Anyway, no doubt, Battleship Potemkin is an extremely effective film. In Roger Ebert's review, he notes that certain scenes are so ingrained in people's minds that they're interpreted as being historically accurate. Many sequences from the film (especially the opening scenes on the ship) definitely have that "documentary" feel. Of course, a propaganda film needs that in order to accomplish its goals. But it does feel as if Eisenstein's ambitions aren't just limited to making the Tsarist regime look like a bunch of soulless fucktards.

Looking back on the film, I can't help but think of the word, "crescendo." I envision Eisenstein directing/editing the film the way a maestro conducts an orchestra. This a film that builds and builds; it's very skillfully done. And sticking with the idea of music, the score perfectly matches the power of the visuals; it's no surprise that the smallest members of the Owen clan rose up against John The Terrible (sure that reference is pretty old by now, but I really enjoyed that part of your post, John).

Like Jeff, I'd have to praise Eisenstein more for his technical abilities than his storytelling abilities. In fact, I'm sure most of us would agree with John's assessment that, in cases like these, the well-crafted nature of the film does trump the meaning and message.

Tuesday, May 1, 2012

I Think I Love My Life

My original title for this review was, "The Last Temptation of Chris Rock". When the issue was published I figured that my editor changed it because it could be viewed as controversial.

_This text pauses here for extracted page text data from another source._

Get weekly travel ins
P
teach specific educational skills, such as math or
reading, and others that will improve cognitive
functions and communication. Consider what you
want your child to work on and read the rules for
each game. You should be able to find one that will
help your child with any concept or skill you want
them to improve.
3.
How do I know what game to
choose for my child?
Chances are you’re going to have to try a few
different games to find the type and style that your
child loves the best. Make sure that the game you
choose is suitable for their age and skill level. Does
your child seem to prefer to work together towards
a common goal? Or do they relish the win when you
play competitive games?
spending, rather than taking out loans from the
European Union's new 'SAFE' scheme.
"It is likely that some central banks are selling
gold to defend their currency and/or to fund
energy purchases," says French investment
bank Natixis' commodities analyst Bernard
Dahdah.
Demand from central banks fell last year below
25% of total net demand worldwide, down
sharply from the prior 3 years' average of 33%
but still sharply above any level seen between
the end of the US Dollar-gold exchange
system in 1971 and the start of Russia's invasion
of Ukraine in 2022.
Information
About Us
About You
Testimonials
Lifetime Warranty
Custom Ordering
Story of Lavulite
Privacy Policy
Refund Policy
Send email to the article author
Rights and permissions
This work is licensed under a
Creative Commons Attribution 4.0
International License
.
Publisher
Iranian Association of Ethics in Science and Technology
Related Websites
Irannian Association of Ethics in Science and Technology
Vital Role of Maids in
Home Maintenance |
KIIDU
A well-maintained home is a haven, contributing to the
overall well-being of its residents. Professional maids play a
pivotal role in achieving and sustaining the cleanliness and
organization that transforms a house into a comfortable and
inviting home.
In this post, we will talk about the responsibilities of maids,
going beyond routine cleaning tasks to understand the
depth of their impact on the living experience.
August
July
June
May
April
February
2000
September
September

Now I'm starting to think it was changed/shortened for layout purposes. Either way, I'm still not happy with that title. Reading the review again, it's clear that I didn't have much of a voice as a critic. Five years later and my critical writing is still pretty dull.

I was really hoping that I mentioned Eric Rohmer in this...not that I knew of Rohmer's existence at the time I wrote the review. BUT I can recall seeing on wikipedia that I Think I Love My Wife was a remake of Chloe in the Afternoon. Who knows, maybe I did mention it and my editor took it out; I'll stick to blaming her.